У Григория был еще небольшой промысел: он занимался в своем кругу оборотишками по небольшому домашнему банку и отдавал за верным поручительством или под заклады до сотни рублей в рост. Более восьми или десяти со ста в месяц ему редко удавалось взять; а если его попрекали таким запросом, уверяя, что из казны можно взять за пять или за шесть со ста, то он, махнув рукой, говорил преспокойно: «Ну так поди в казну, а не то вот к графскому камердинеру: тот с тебя возьмет по двадцати в месяц да еще расписку, что залог им куплен у тебя, да, не дождавшись сроку, и продаст его, коли хороший покупатель найдется». Григорий не видал тут никакого греха: я, говорит, никого не неволю, никому не напрашиваюсь; мои пятьдесят рублей место не пролежат у меня и в сундуке.

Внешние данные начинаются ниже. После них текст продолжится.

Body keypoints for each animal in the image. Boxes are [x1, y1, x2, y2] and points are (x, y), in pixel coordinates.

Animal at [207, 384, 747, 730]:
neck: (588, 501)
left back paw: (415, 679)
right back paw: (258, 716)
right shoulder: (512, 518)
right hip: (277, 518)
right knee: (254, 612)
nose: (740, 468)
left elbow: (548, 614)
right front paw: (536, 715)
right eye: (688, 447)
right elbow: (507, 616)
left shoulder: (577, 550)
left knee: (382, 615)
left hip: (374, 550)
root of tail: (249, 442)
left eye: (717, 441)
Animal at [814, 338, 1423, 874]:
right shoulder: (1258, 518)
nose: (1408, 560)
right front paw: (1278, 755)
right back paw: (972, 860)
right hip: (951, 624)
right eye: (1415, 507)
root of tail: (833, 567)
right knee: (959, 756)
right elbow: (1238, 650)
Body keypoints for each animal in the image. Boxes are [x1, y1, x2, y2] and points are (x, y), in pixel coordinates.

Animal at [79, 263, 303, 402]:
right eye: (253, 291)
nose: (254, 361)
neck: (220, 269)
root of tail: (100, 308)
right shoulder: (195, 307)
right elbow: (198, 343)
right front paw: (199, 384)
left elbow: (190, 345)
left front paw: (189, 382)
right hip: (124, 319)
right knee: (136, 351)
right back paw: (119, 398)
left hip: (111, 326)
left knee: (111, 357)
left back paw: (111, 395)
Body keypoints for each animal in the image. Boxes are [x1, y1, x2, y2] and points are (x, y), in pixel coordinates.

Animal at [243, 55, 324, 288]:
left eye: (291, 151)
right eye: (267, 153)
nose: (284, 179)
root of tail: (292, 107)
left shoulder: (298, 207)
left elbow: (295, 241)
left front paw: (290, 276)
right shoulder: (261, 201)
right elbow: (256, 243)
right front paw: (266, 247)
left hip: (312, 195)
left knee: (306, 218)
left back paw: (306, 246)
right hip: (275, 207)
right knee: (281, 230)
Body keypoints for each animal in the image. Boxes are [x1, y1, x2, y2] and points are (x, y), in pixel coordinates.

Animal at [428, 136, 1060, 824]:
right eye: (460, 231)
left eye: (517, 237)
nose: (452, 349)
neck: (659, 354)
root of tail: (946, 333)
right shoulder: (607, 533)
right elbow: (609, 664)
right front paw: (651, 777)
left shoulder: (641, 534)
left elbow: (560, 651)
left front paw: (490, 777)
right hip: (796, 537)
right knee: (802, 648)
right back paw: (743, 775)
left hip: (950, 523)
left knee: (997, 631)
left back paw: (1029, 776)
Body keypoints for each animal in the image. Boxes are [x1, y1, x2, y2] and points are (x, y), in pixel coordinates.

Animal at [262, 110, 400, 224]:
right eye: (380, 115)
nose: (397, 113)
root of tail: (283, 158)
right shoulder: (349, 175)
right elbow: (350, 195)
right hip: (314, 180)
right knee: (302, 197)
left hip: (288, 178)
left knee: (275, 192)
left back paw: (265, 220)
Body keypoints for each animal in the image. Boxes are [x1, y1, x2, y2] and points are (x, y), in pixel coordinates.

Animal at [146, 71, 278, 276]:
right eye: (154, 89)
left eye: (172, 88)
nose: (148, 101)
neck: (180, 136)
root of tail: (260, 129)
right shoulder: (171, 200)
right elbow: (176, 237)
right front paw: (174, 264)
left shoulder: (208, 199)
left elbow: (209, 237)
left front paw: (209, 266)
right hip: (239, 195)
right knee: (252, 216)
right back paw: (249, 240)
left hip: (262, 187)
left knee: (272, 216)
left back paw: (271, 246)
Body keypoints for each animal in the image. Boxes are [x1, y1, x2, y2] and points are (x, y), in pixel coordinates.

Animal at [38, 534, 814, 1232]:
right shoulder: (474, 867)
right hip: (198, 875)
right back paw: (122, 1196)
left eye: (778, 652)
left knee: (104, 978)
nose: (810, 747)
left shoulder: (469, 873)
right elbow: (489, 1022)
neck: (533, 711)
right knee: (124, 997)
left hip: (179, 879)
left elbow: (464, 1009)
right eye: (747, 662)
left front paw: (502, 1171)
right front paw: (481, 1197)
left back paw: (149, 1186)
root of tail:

Что дело это надо делать тайком – это он очень хорошо понимал; но не потому тайком, чтоб оно было дело виноватое, а потому-де, что, известно уж, во всяком деле надо беречься от придирки да знать его про себя; тут, пожалуй, попадешься за всякую безделицу и во всем виноват останешься. Как старый дворник и уличный петербургский житель, которому нередко случалось сталкиваться и дружиться с народом всякого разбора, Григорий был не только коротко знаком со всеми плутнями петербургских мошенников, но понимал отчасти язык их, и молодой сосед его, Иван, брал у бывалого приятеля своего иногда уроки в этом полезном знании. «Стырить камлюх», то есть украсть шапку; «перетырить жулилу коньки и грабли», то есть передать помощнику-мальчишке сапоги и перчатки; «добыть бирку», то есть паспорт; «увести скамейку», то есть лошадь, – все это понимал Григорий без перевода и однажды больно насмешил веселого Ивана, когда они сидали в праздник рядком за воротами, упиваясь чадом смердящих плошек; небольшая шайка проходила в это время, как видно было, от разъезда театра и, увидев товарища, поставленного для наблюдения за ширманами(то есть за карманами) пешеходов, встретила его вопросом: «Что клею?» – то есть: «Много ли промыслил?» А Григорий отвечал преспокойно: «Бабки, веснухи да лепень», то есть деньги, часы да платок; и мошенники с недоумением посмотрели на Григория, не зная, мазурик ли это, то есть товарищ ли, или предатель. Иван научился также от Григория пугать мошенников и узнавать их в толпе; стоит только сказать: «стрема!», то есть «берегись!» – и всякий мазурик сейчас же кругом оглянется.